Подобный-то нехитрый жарт в стародавнем вкусе, к общему удовольствию состольников, сопровождал у ксендза Игнацего каждую перемену блюд и напитков. Он уже начал было приговариваться к тому, как после обеда станет почтенное панство подпивать "тэго-овэго, по трошку вшисткего, запалим фаечки и бендзем гадаць баечки",[229]229
  Того, другого, понемножечку всего; закурим трубочки и станем смешить друг друга побасенками.


[Закрыть]
а пан Копец уже задекламировал:

 
Еще польска не сгиняна,
Кеды мы жиемы,
Еще вудка не сплесняла,
Кеды мы пиемы,
 

как вдруг, где-то вдалеке раздался выстрел.

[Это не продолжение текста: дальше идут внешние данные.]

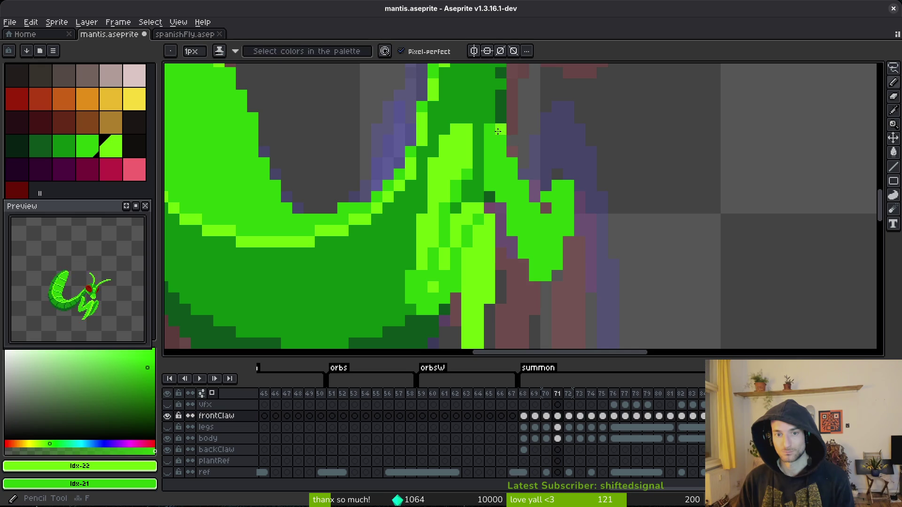
Erase a diagonal band of green from the claw and repaint its inner edge.
{"action": "key", "text": "e"}
{"action": "key", "text": "b"}
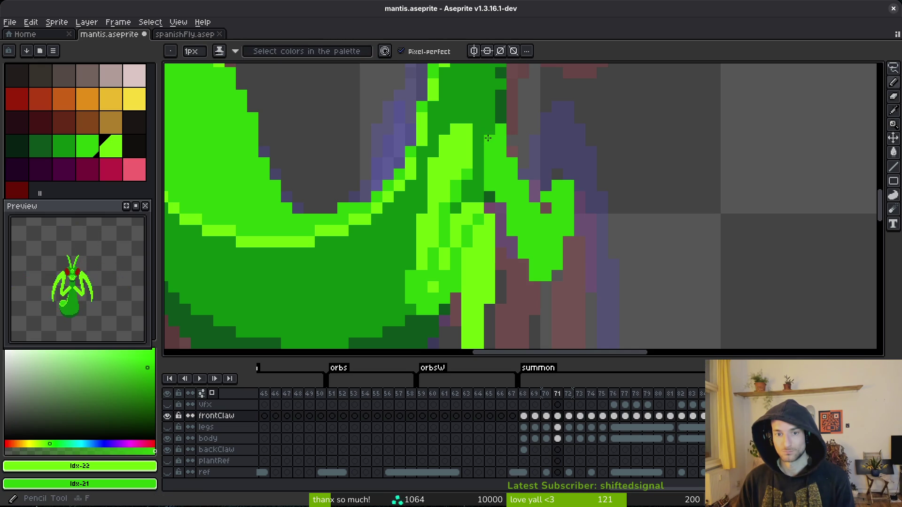
{"action": "left_click", "coordinate": [550, 205]}
{"action": "key", "text": "ctrl+z"}
{"action": "key", "text": "e"}
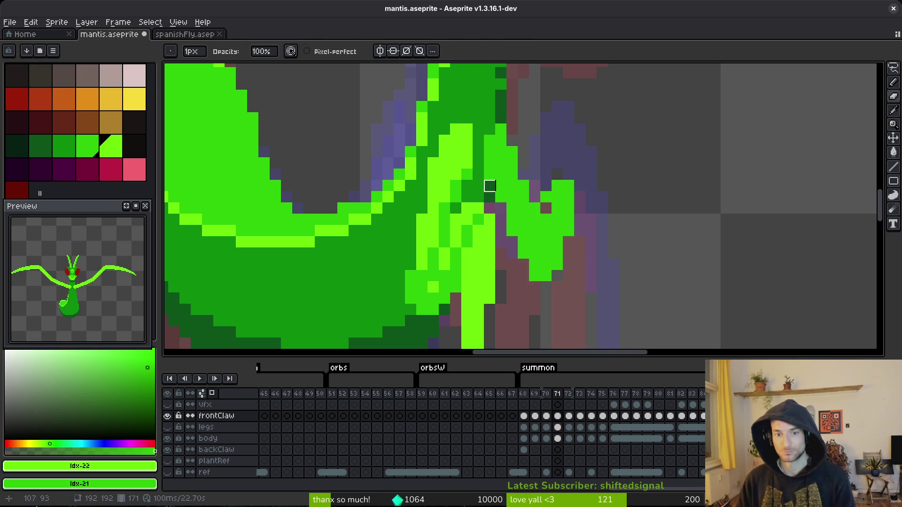
{"action": "mouse_move", "coordinate": [509, 231]}
{"action": "left_mouse_down"}
{"action": "mouse_move", "coordinate": [520, 253]}
{"action": "mouse_move", "coordinate": [568, 287]}
{"action": "left_mouse_up"}
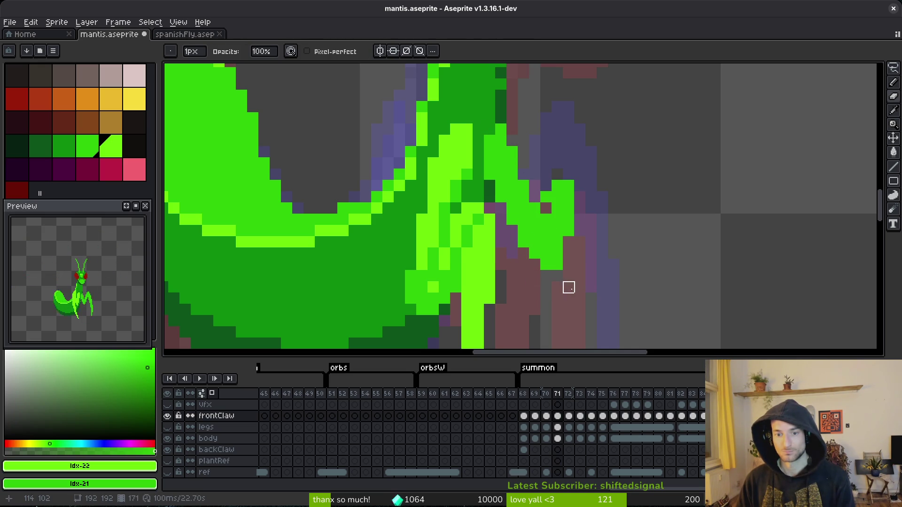
{"action": "key", "text": "b"}
{"action": "left_click_drag", "start_coordinate": [546, 207], "coordinate": [551, 186]}
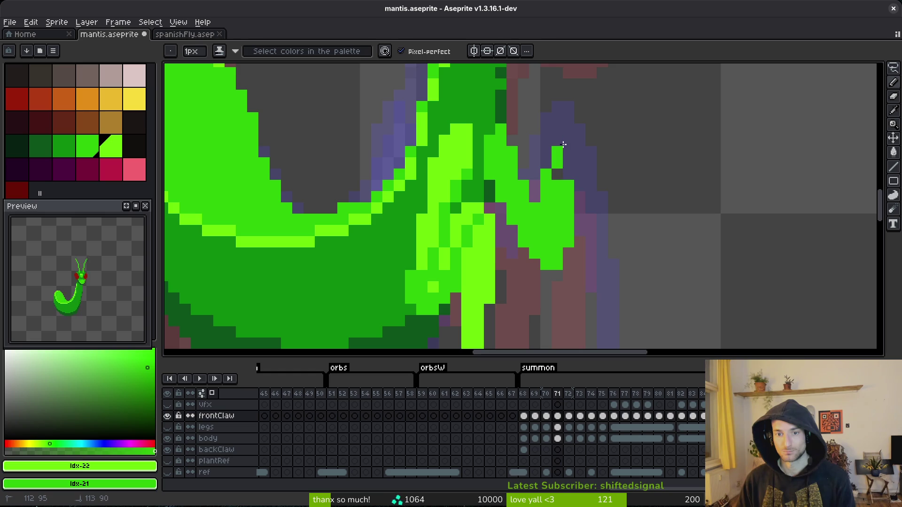
Extend the claw tip downward with green pixels.
{"action": "scroll", "coordinate": [555, 169], "scroll_direction": "down", "scroll_amount": 3}
{"action": "scroll", "coordinate": [604, 154], "scroll_direction": "up", "scroll_amount": 2}
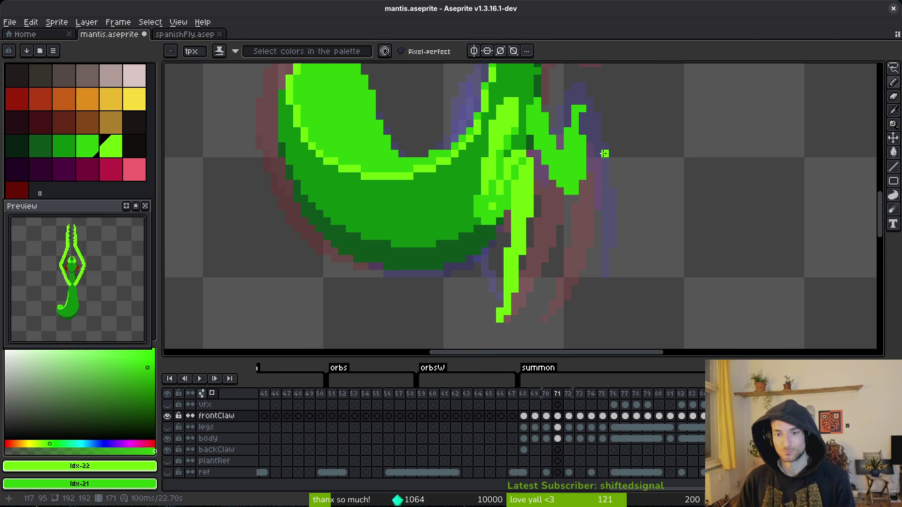
{"action": "left_click_drag", "start_coordinate": [584, 111], "coordinate": [593, 141]}
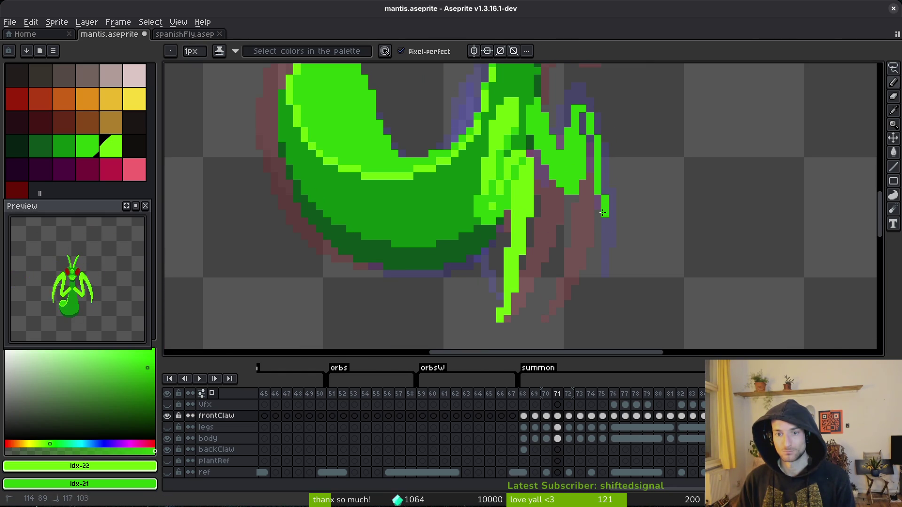
{"action": "left_click_drag", "start_coordinate": [592, 261], "coordinate": [590, 266]}
Flip through frames 70 to 73 to review the claw animation, returning to frame 71.
{"action": "key", "text": "Left"}
{"action": "key", "text": "Right"}
{"action": "key", "text": "Right"}
{"action": "key", "text": "Left"}
{"action": "key", "text": "Left"}
{"action": "key", "text": "Right"}
{"action": "key", "text": "Right"}
{"action": "key", "text": "Right"}
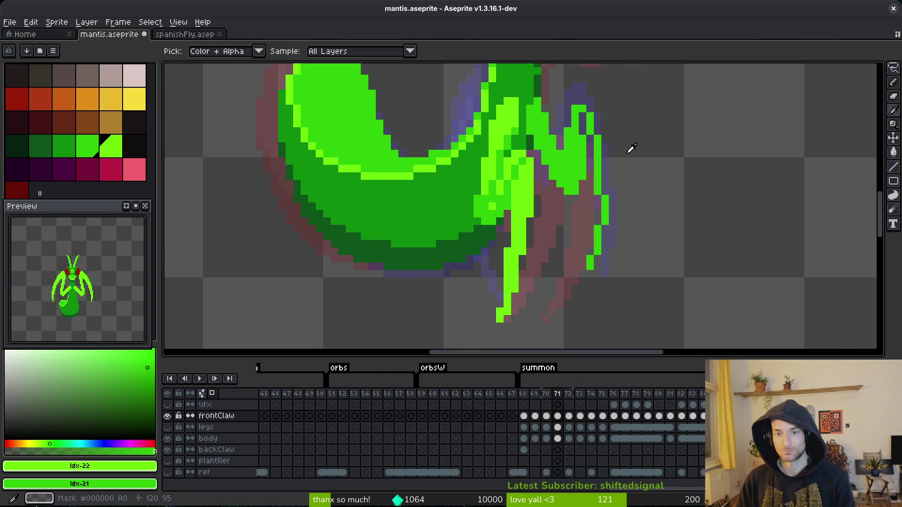
{"action": "key", "text": "Left"}
{"action": "key", "text": "Right"}
{"action": "key", "text": "Right"}
{"action": "key", "text": "Right"}
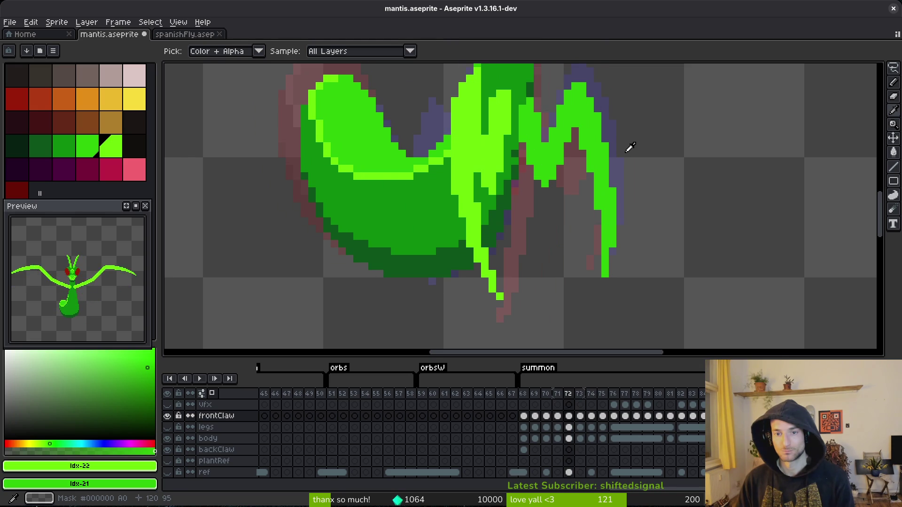
{"action": "key", "text": "Left"}
{"action": "key", "text": "Left"}
{"action": "key", "text": "Left"}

– Чу!.. Что такое? что это, Панове? – сторожко подняв палец, в некотором смущении заговорил граф Маржецкий, обводя собеседников пытливыми и встревоженными глазами.

– Выстрел, – ответил ему Бейгуш, который во весь обед не проронил еще ни одного слова.

– Как выстрел!?.. Зачем выстрел?.. Кто смеет стрелять без спросу?

– А хотя бы москали, почем знать?

– О, полноте, что это вы говорите!..

Однако беспокойство сильно-таки заиграло в подвижном лице графа. Он не умел скрывать своих ощущений.

– Не пугайтесь, надо узнать наперед, – холодно успокоил его Бейгуш.

– С чего это вы взяли, что я пугаюсь, черт возьми!? «Пугаюсь» это мне нравится! – бормотал граф, силясь придать себе небрежную улыбку.

Раздался еще один выстрел… другой, третий… еще и еще.

– Милейший майор… Бога ради, что ж это такое однако?

– Перестрелка, ваше превосходительство; разве вы не слышите? – иронически усмехнулся Бейгуш.

– Перестрелка?!.. Зачем? где перестрелка?..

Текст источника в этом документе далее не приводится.